* _CONSIGNE A_: D'après l'extrait sur le label catalan, quel est le nom de ce label qui exhume des albums rares ou disparus ?

* _EXTRAIT DU TEXTE_:
━━━━━━━━━━━━━━━━━━━━
Ce jeune label catalan fait une fixette sur les années 1960 et 1970 et réédite avec un soin maniaque moult trésors oubliés de la soul, du rock, de la musique brésilienne et du jazz .
Au moment où nos amis japonais mettent un (léger) frein aux rééditions paper sleeve et collector qui enchantent les collectionneurs et les music fans du monde entier, ce sont donc nos nouveaux amis catalans d’Elemental Music qui prennent le relai en exhumant des albums rares ou disparus des radars depuis des lustres. Pochettes originales (recto et verso, ça compte), détails discographiques complets, impression et pressage de qualité : les artisans indépendants prennent le pouvoir au moment où les major companies négligent de plus en plus souvent le travail de mémoire, sauf à sortir des compilations ou des coffrets luxeux consacrés à des valeurs sûres, ultimes objets du désir-disque pas vraiment à la portée de toutes les bourses, mais qui excitent au moins la convoitise de ceux qui, sans être farouchement contre le streaming, n’en apprécient guère les lacunes éditoriales et la mauvaise qualité sonore.
━━━━━━━━━━━━━━━━━━━━
* _DONNÉES D'ENTRÉE_:
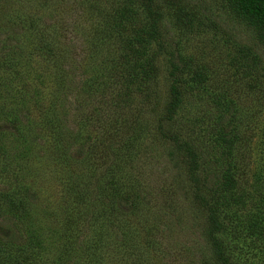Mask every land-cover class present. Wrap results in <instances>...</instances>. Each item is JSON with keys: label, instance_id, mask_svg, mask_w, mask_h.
I'll list each match as a JSON object with an SVG mask.
<instances>
[{"label": "rangeland", "instance_id": "rangeland-1", "mask_svg": "<svg viewBox=\"0 0 264 264\" xmlns=\"http://www.w3.org/2000/svg\"><path fill=\"white\" fill-rule=\"evenodd\" d=\"M165 136L203 154L226 260L264 264V34L236 2L0 0V264L212 263Z\"/></svg>", "mask_w": 264, "mask_h": 264}, {"label": "trees", "instance_id": "trees-1", "mask_svg": "<svg viewBox=\"0 0 264 264\" xmlns=\"http://www.w3.org/2000/svg\"><path fill=\"white\" fill-rule=\"evenodd\" d=\"M236 2L237 7L242 15L254 21L264 34V0H233ZM146 12L149 14V10ZM168 68L174 71L177 66H175L171 60L167 59ZM169 70V79L171 80L167 87V101L164 104L163 113L157 118V121L170 122L180 105V95L178 90L174 85V79L172 72ZM171 73V74H170ZM165 138L173 144V150L182 152L186 155V160L188 163L187 167V184L189 186V196L188 201L201 208L205 213L206 228L204 229V238L208 242L210 247V252L212 254L210 264H230L222 254L220 247V241L216 234L221 232L222 226L220 225L217 217L214 215L213 210L208 203V198L211 199L215 195V189L212 186L206 187V193L201 190L203 188L198 183V178L195 176L198 170L197 164L198 160L203 159V154L198 151L197 146L192 145L186 141H180L178 137L171 136ZM169 157L172 156L171 152L167 153ZM184 190H182L183 192ZM208 192V195H207ZM201 193H204L203 195ZM208 196V197H207ZM190 197V199H189ZM215 198V197H214ZM98 205V204H97Z\"/></svg>", "mask_w": 264, "mask_h": 264}]
</instances>
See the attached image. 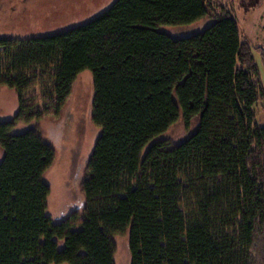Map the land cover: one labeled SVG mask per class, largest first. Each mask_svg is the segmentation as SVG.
<instances>
[{"label": "trees", "instance_id": "1", "mask_svg": "<svg viewBox=\"0 0 264 264\" xmlns=\"http://www.w3.org/2000/svg\"><path fill=\"white\" fill-rule=\"evenodd\" d=\"M205 17L189 36L160 29ZM85 69L100 134L83 208L54 220L56 149L36 124L61 118ZM3 86L19 108L0 120V264H116L127 232L130 264H264V85L227 4L115 0L62 32L0 37ZM179 118L197 129L156 139Z\"/></svg>", "mask_w": 264, "mask_h": 264}, {"label": "rangeland", "instance_id": "2", "mask_svg": "<svg viewBox=\"0 0 264 264\" xmlns=\"http://www.w3.org/2000/svg\"><path fill=\"white\" fill-rule=\"evenodd\" d=\"M115 0H0V37H31L62 32L79 26L107 10ZM232 10L236 18L241 39L248 42L260 69V79L264 85V0H221ZM213 19L205 17L186 25H163L162 31L175 37L189 36L202 32ZM93 75L90 69L83 70L74 86L73 94L57 121L47 118L36 127L44 140L56 149L53 166L45 173L44 179L51 187L47 214L54 220L65 218L74 210L84 206L82 181L89 157L100 129L91 120L93 101ZM19 103L15 90L0 88V120L12 119L18 111ZM257 122L264 126V102L258 103ZM199 119L186 127L182 118L156 139L167 138L180 142L194 132ZM24 128V127H20ZM155 139V140H156ZM3 150L0 148V161ZM129 233L115 237L117 251L116 264H130L128 247ZM63 242L60 241V246ZM67 264V263H63Z\"/></svg>", "mask_w": 264, "mask_h": 264}, {"label": "water", "instance_id": "3", "mask_svg": "<svg viewBox=\"0 0 264 264\" xmlns=\"http://www.w3.org/2000/svg\"><path fill=\"white\" fill-rule=\"evenodd\" d=\"M259 48H261L262 50H263V52H264V48H263V46L262 45H260V46H258Z\"/></svg>", "mask_w": 264, "mask_h": 264}]
</instances>
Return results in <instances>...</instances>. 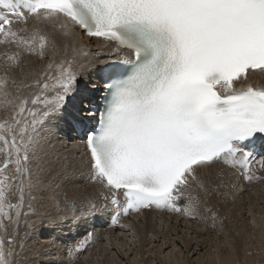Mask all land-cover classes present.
<instances>
[{
    "label": "snow or ice",
    "instance_id": "snow-or-ice-1",
    "mask_svg": "<svg viewBox=\"0 0 264 264\" xmlns=\"http://www.w3.org/2000/svg\"><path fill=\"white\" fill-rule=\"evenodd\" d=\"M45 27L72 38L58 62L61 49ZM75 28L102 38L116 59L97 57L96 67L79 60L87 52L77 47ZM0 45L16 49L0 54V104L5 111L11 106L0 119V229L35 215L33 193L40 194L51 211L28 227L62 233L47 242L62 253L59 264H77L100 238L89 230L96 224L126 229L123 219L145 210L211 219L215 227L211 198L244 190L231 177L264 182L258 174L264 172V85L250 79L264 76V0H0ZM48 51L49 63L28 74L30 83L12 80V95L8 71L22 56L44 59ZM85 69L104 93L100 108H76L77 116L86 115L72 120L86 172L52 144ZM23 89L35 90L25 95ZM81 178L97 185V194L69 198L62 186ZM13 244L12 236L7 247L0 238V264H18Z\"/></svg>",
    "mask_w": 264,
    "mask_h": 264
},
{
    "label": "bare ground",
    "instance_id": "bare-ground-1",
    "mask_svg": "<svg viewBox=\"0 0 264 264\" xmlns=\"http://www.w3.org/2000/svg\"><path fill=\"white\" fill-rule=\"evenodd\" d=\"M15 27L20 28V27H22V25L17 24V25H15ZM28 27L29 28L32 27L31 22H29ZM44 31L47 32L48 35L55 41L57 47H59L61 49V54L57 55L55 58L56 61L58 62L63 57V44H64L65 40H68V42H71L72 38H65L64 36H62L59 28L45 27ZM74 37L76 38L77 47H82L87 52V55H84L83 53H81L78 56V59L83 61L85 64L92 62L93 67H96V66H99V64L97 62V57H99V60H102V61H107L110 57H112V56H109L108 51L105 48V44H104V41L102 40V38H89L79 28L74 29ZM99 49H105V50L98 52ZM51 55H52L51 51L46 52L44 59H40L38 56H35V55H31L30 57L27 58V55H26V58L25 59L23 58L25 60V62H22L24 64L21 68L17 67L18 69H16V70L10 69L8 71L7 75L9 77V81H8L7 90L12 95H15L17 90H16V87L12 84V80L15 79L17 84H19L21 82L30 83L32 80V76L28 75V74L29 73L39 74L44 69V67L49 63V59L51 58ZM2 65L0 66V77L5 75L4 68H2L3 67ZM250 79L253 82L258 81L260 84L264 85V76H262V75L252 76V77H250ZM78 81H79V83H78L77 91L66 102V106L68 105V110H71L72 108H74V110H75L78 107V100L81 97L82 93L84 94V90H86V89L88 90L87 91L88 93H85L84 95H86V96L92 95V92L89 90L93 89L92 88L93 85L95 86L98 84L99 78L97 77V75L94 72H91L90 70L85 69L84 74L78 78ZM90 82H93L92 87L90 85ZM34 90L35 89H23L22 94L26 95L29 92L34 91ZM10 98H11V96L9 97V99ZM3 99H4L3 96L0 95V102H2ZM65 108H67V107H65ZM10 112H11V106H9L8 110L5 111L2 104H0V119H3ZM80 114L82 115V111L80 112ZM63 115L65 117H68V114H66V113ZM63 115L58 117V121L56 122V127L53 128L54 138L52 140V144L59 153H61L62 155L68 156V161H67L68 163H70V164L75 163L78 166H80L84 172H86L87 171V167H86L87 154H86V151L84 150L83 146L79 145L78 140H75L73 133L68 132L66 134L68 137V139H67L68 141L66 139L60 138V136H59V133L66 132L65 129H67L69 127L68 124L71 125L70 120H69V122H66L67 120L65 119V117ZM73 119H79V118H73ZM72 120H71V122H72ZM50 127H51V125H50ZM62 137H63V135H62ZM220 167H222V166H220ZM228 171H230V170H225L226 178H227V172ZM214 172H215V170H214ZM258 174L264 175V172H258ZM234 178L237 182H239V183L235 182L237 185V188L242 187L243 189H246L247 191L249 190L250 192H252V194H255V195H264V182H260V183H262L261 185L254 186V183L248 184L245 181H243L242 179H237L236 177H234ZM234 178L231 177L230 182L235 181ZM61 190L63 192H67L69 198H76L77 200H82L86 197H91V196L96 195L98 192V186L93 185V184L89 183L86 179L81 178L76 185L62 186ZM221 191L223 192L225 190L221 189ZM228 192H229L228 197L213 196L211 198V200L209 201V203L213 207V210L217 212V221L216 222L218 223V226L221 228L219 230L222 231L223 235H224L223 248L225 251H224L223 255L226 256V258H228L229 260H232V259L236 258L237 252H240L242 249L246 250L247 249L246 246H248V245H250V246L254 245V243L253 244L249 243L250 240L258 241L259 244H260V241L263 242V240H264V234H263L264 218H262V217L254 218L255 220H254L253 224L255 226L258 225V227L255 228V233H253L252 235H249L251 233H249V234L244 233V231L241 229V227L237 224V221H238V215H237L238 205H237V202H238L239 191H236L233 189H228ZM33 195L36 196V200L32 201V206L35 209L36 214L35 215H29L27 217L22 216L21 217V223L19 224V226L9 224L7 221H5V224L7 225L6 232L3 229H0V238L7 240V238L9 236L13 237V240H14L13 247L15 248V250L17 252L20 253V255L18 257H14V262L18 261V264H20L21 261H23V264H24L27 260H29V258H30V253H29L30 250L28 249L29 246H32L33 247L32 249H35L34 253L37 254V252H38V256H36V259H35V260L38 259V261H34V263L30 262L32 264L48 262V260H44V257L48 258V253H51V249L48 248V245L43 244L41 246V244H42L41 239L42 238H40L39 242H35L38 238H34V239H31L28 241H23V239L25 240V237H26L25 234L26 233H27V235L32 234L34 232H36L35 235H40L42 232H43V234H46L44 232L45 227L37 226L35 228V230L28 227L29 224H33V223L36 225H39V221L42 218L41 214L48 212V211H51L50 207L48 206V201L46 199L42 198L41 195L37 194V193H33ZM62 198L63 197H61V199ZM10 200L12 203H16L18 200V196H10ZM28 203H29V199L26 195L25 206L23 209L24 211L28 210V207H27ZM184 203H186L185 199H184ZM184 203L182 204L181 207H183ZM144 212H146V213H161L163 215H177L175 213H169V212H157V211H147V210H145ZM200 212H201L202 216H209L210 215V214L204 213L202 208L200 209ZM257 212L256 213L258 215H260L259 209L257 210ZM52 214L55 215L54 212H52ZM136 215H138V214H133L131 216H136ZM146 216H148V215H146ZM126 218H128V217H125L124 219H126ZM155 219H158L159 223L160 222H169V220L162 219V218H155ZM141 220H142L141 222H144V225H146L147 223L151 222L154 219H152V217L151 218L141 217ZM185 220L189 221L190 223H195V226L198 222H201L200 220H192V219H185ZM206 220L211 221V219H206ZM135 221L136 220H133V221L126 223V224L130 225L128 228H126V230H129V232H130V230H136V229L142 227V224L137 223ZM176 221L177 220H175V222ZM182 221H184V220L182 219ZM171 222H173V221H171ZM175 222H173L174 227L170 228L173 232L176 230L174 228H176L175 225L177 222L176 223ZM46 223H47V221L45 219V224ZM202 223H200V224H202ZM185 224H187V223H185ZM101 226L102 227L100 229H98V227H94L93 229L92 228L91 229H92V231L98 232L100 235L99 240L103 241L104 239H103V236H101V235L105 231L115 230V228H108L106 223L101 225ZM49 230L55 237H61V232H56V231L51 230V229H49ZM14 232H15V235H13ZM69 234L72 235V233H69ZM81 234H82V232H81ZM105 234H107V236H108L109 232H107ZM160 238L162 240H164V239L171 240L172 239L167 235H166V237L161 236ZM177 239L182 244L184 250L187 253L185 260H183L184 262H181L182 260H180L177 257H174L173 260H172V258H170V259H168V261H166L163 259V256L161 258L160 254L159 255L156 254L157 258L154 257L155 258L154 261L157 259V261H159L160 264H184L185 261L186 262L188 261V258H189L188 256L190 255V252H192L194 254L196 253L197 247H194V250L192 247H190L192 238H188L187 236H179V238H177ZM118 242H121V241H118ZM136 242H137L136 247L138 248V252H139V250L145 246V243L143 244L139 240H137ZM173 243H174V240L172 239V244ZM21 244L25 245L23 250L20 248ZM93 245H95V243ZM110 245H113V243L110 242ZM162 246L165 247L166 243L158 246V249L160 248V250H161ZM38 247H40V250L38 249ZM218 248H219V245H216V244L213 247L210 246L209 249L205 248L206 250L204 249L205 251L202 254V260L201 261L205 264H212L213 261H215L214 262L215 264H221V258L223 256L219 253ZM151 250H152V248H151ZM59 256H60V258L63 257V255H62V253H60V251H59ZM32 257H33V255H32ZM135 258H137V261L135 264H139L142 260L144 261V259L139 257V255L137 253H135ZM146 261L148 262L147 264H149V261H150V263H152L153 260L148 259ZM91 262H93V261H91ZM194 263H195V261H194ZM77 264H79V263H77ZM132 264H134V263H132Z\"/></svg>",
    "mask_w": 264,
    "mask_h": 264
},
{
    "label": "rangeland",
    "instance_id": "rangeland-1",
    "mask_svg": "<svg viewBox=\"0 0 264 264\" xmlns=\"http://www.w3.org/2000/svg\"><path fill=\"white\" fill-rule=\"evenodd\" d=\"M6 50L15 51L16 49L14 46L0 45V54H2ZM30 56L31 55H27V58ZM23 58L25 59L26 55L22 56L21 58L20 66H19L20 68L24 64L22 62H25ZM2 64L4 65V60H3V57L0 56V66ZM14 68H12V70L18 69L17 67H14ZM90 85L92 87L93 82H90ZM87 91H88L87 89L84 90V94L88 93ZM84 94L82 93L81 97ZM81 100H83V97L81 98ZM79 104L81 103H78L77 108L81 107ZM66 107L67 108H65L63 112V114L65 113L68 114V117H65L63 115L65 119L67 120L66 122H69L70 120V123H71V120L73 118H79V116L81 115L80 113H79V116H77V114L75 116L76 111L74 110V108H72L71 110H68V105ZM68 125L69 127L65 129L66 132H62L63 134L59 133L60 138L66 139V140L68 139L66 134L71 129V125L70 124ZM235 182L237 181L235 180ZM261 184L262 183L257 182V183H254V186H258ZM182 200L184 203V199ZM237 205H238L237 224L241 227L244 233L246 234L251 233L249 235H252L253 233H255V228L258 227V225L255 226L253 224L255 220L254 218L256 217L264 218V195H255V194H252V192H250L249 190L247 191L246 189H244L242 192L239 191ZM258 209L260 211L259 212L260 215L257 214ZM141 217H146V218L152 217V219L154 220L144 225V222H141L142 221ZM155 218L166 219V220H169V222L159 223V220ZM182 219L184 221H182ZM133 220H136L135 222L142 224V227L136 230H130V232L129 230L120 229L119 227L115 228V230L105 231L101 236L104 237L105 235H107L105 233L109 232L108 241H105V240L100 241L98 239L95 242V245H92L86 252L83 253V255L81 256L80 260L77 263L79 264H89V263L90 264H132L134 263L135 264L137 261V258H135V253H137L139 257L144 259V261L142 260L139 264H142V263L147 264L148 262L146 260L148 259L153 260L152 263H150L149 261V264H160V262L157 261V259L154 261L155 259L154 257L157 258V255L159 254L161 258L163 256V259L166 261H168V259L170 258H172L173 260L174 257H177L180 260H182L181 262H184L183 260H185L187 253L177 238H179V236H187L188 238H192L190 247H192L193 250H194V247H197V248H196L195 254L190 252V255L188 256L190 259L188 258V261L187 262L185 261L184 264H205L201 261L202 254L206 249H209L210 246L213 247L215 244L219 245L218 251L223 256V257L221 256L222 257L221 264H264V246H263L264 240L263 242L260 241V244L258 243V241L250 240L249 243H252V244L254 243V245H251V246L248 245L246 246L247 247L246 250L242 249L240 252H237L235 259L229 260L228 258H226V256L223 255L225 251L223 248L224 235H223V232L219 230L221 228L218 226L217 222L215 224V227L210 226L212 224V221L210 220H205L203 223L198 222L195 226V223H190L189 221L185 220V218L182 215H179V214L163 215L161 213H146V212H143V214H138L136 216H130L126 219H123V222L128 223ZM175 220H177L176 221L177 223L175 222ZM171 221L176 223L175 225L176 228H174L176 230L174 232L170 229L174 227V223ZM94 227H98V229H100L102 226L101 225L98 226V224H96ZM92 229H89V230H92ZM54 231L60 232L59 230H54ZM65 231L67 232V226L65 227ZM44 232L46 234H43V232L40 235H35L36 232L32 233L33 235L29 234L25 237V240L23 239V241H28L34 238H38L35 242H39L40 238H42L41 246L43 244L48 245L47 242L55 236L50 232V230L47 227L44 228ZM263 234H264V231H263ZM166 235L174 240L173 244H172V239L162 240L160 238L161 236L166 237ZM61 236H62V233H61ZM137 240L141 241L143 244L145 243V246L141 248L139 252H138V248L136 247ZM109 241L113 243V245L106 247L105 245ZM118 241H121V242H118ZM164 243H166V246L165 247L162 246L161 250L160 248L158 249V246H160L161 244L163 245ZM5 245L7 247V240H5ZM32 248H33L32 246L28 247V249L30 250L29 252L30 258L24 264H32L34 263V261H38V259L35 260L36 256H38V252L37 254L34 253L35 249H32ZM48 248L51 249V253H48V258L44 257V260H48V262H42L38 264H59V261L63 259V257L60 258L59 256V250L55 248L54 246H49V245H48ZM38 249L40 250V247H38ZM32 255L34 258L32 257ZM85 257H87L86 260H85ZM214 262L215 261H213L212 264H215ZM20 264H23V261H21Z\"/></svg>",
    "mask_w": 264,
    "mask_h": 264
}]
</instances>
━━━━━━━━━━━━━━━━━━━━
* _CONSIGNE B_: Affichez chaque ligne contenant la chaîne "ground", en respectant la casse.

* _SOLUTION A_: Elemental Music.

* _SOLUTION B_:
    "label": "bare ground",
    "instance_id": "bare-ground-1",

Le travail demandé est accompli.